• **Directions**
**A)** In the forum thread about Italian mandolin labels, whose label was inside the first mandolin Graham McDonald bought?
**B)** Carry on the forum thread about Italian mandolin labels from its last post.

You make some very interesting points, but being an Italian let me assure you that The Royal Family is not something that would be just randomly placed on something for a unique design or advertising point if it wasn't true.  It is taken _very_ seriously, and even more so when there was a current King in Italy.  As to why wouldn't it be randomly placed there for advertisement benefit?  Simple.  What would be the benefit if no English people understand what "Real Casa" means or furthermore what the italian script means on the label.  In fact until I posted this, no one yet noticed it at all.  The fact is the "Real Casa" wouldn't normally be associated with mandolins or music for that matter, and mean virtually no significance to the non-italians who were buying these instruments.  There had to be some type of connection that Giovanni De Meglio took great pride in.  The problem why we are being so _questionable_ is we are thinking from the standpoint of very modern times, where the world now is so americanized and commercialized.   Italian luthiers took great _pride_ in their work, and surely a true italian luthier wouldn't put some BS fake endorsement on his label that would actually hold no benefit to him unless it was something that was true and he put great pride in declaring.

----------


## brunello97

Graham, you are speculating on precisely what we have been bandying about over the last few years.  Too much similarity between mandolins with different labels, too much variety under a given label. Dave no doubt has had his hands in many of these different labeled mandolins.  But any assumptions have been tempered by the (relatively scanty) understanding of US manufacturers in Chicago and the east coast, so extrapolation to Italy is muy sketchioso. If DeMegilio was consigned for exclusive sales in the UK then the thoroughness of the labeling 'backstory' is to be commended.   I don't think any of the bowl-heads here actually believe that each of these labeled Italian bowlbacks come from their own unique shop, despite the 'fabbrica' included on many labels.  I'd be interested to know what level of local involvement, besides gluing on a label, was involved.  Connecting the dots is difficult if not impossible from this side of the Atlantic.  It would make an enjoyable, if frustrating, research trip from Milano to Roma to Napoli to Sicilia.

Mick

----------


## Graham McDonald

I will cheerfully admit that I know nothing about the formalities around the Italian royal family, but understand a little about what is required to get a 'By Appointment' or whatever to the British royals, so no offense meant or implied. Perhaps we can be very cynical and raise questions like: 
1. was there ever an actual Giovanni de Meglio making mandolins in Naples, or
2. was the British importer simply bringing in a line of mandolins from de Meglio or an unknown manufacturer and sticking fancy looking labels on them with the royal coat of arms and the rest as a marketing tool working on the hope that no-one in Italy ever found out.

There is a fair bit of evidence for unlabeled mandolins being available to music shops at least. The first mando I bought nearly 40 years ago was a 12 string flatback with the label from G de Liso, Music Dealer Port Said. A few years ago a friend gave me another 12 string mando that was falling apart which I am pretty sure was from the same maker, but without any label. There was discussion here a few months back about those wonderful 'woman in a sailing boat' scratchplates and at least two different labels inside the instruments. There seems to be so little information available about how the mandolin industry in Naples worked a century ago. Were there people who just made scratch plates, as there would have been makers of tuners and strings. Did other just make bodies and necks and let others fit the soundboards? All manner of models of production are possible.

• **Data section**
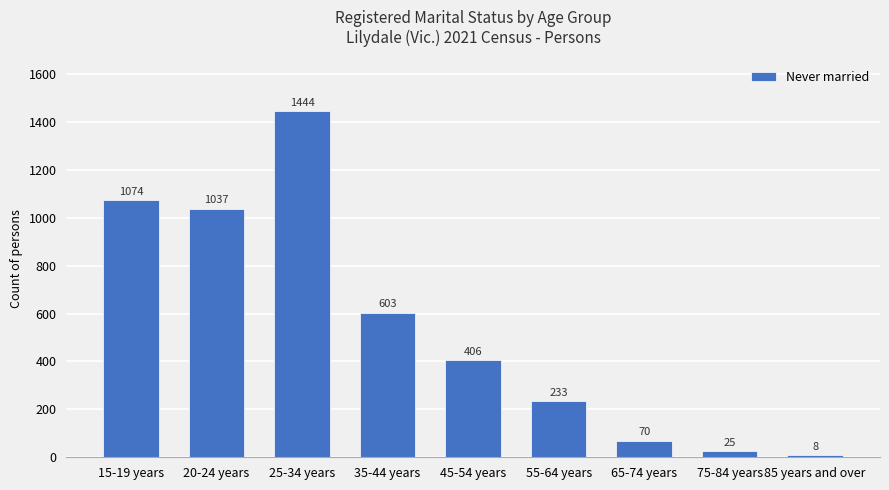

How many values are below 406?

4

• **Responses by task**
**A)** G de Liso, Music Dealer Port Said.

**B)**
I am slowly working on the next book, an illustrated history of mandolin family instruments, and slowly trying to put together some way of cataloging Italian mandolins.  I am looking at pegheads and scratchplates as a possible approach. I am coming to the US in October to talk to a number of builders and collectors and want to spend a couple of days having a look at the instruments in the Stearns collection in Michigan, which seems to be a little tapped resource for research as well as Nashville and the bluegrass end of things as well as whatever else I can fit into three weeks.

cheers

graham

----------


## MandolinoNapoletano

> I will cheerfully admit that I know nothing about the formalities around the Italian royal family, but understand a little about what is required to get a 'By Appointment' or whatever to the British royals, so no offense meant or implied. Perhaps we can be very cynical and raise questions like: 
> 1. was there ever an actual Giovanni de Meglio making mandolins in Naples, or
> 2. was the British importer simply bringing in a line of mandolins from de Meglio or an unknown manufacturer and sticking fancy looking labels on them with the royal coat of arms and the rest as a marketing tool working on the hope that no-one in Italy ever found out.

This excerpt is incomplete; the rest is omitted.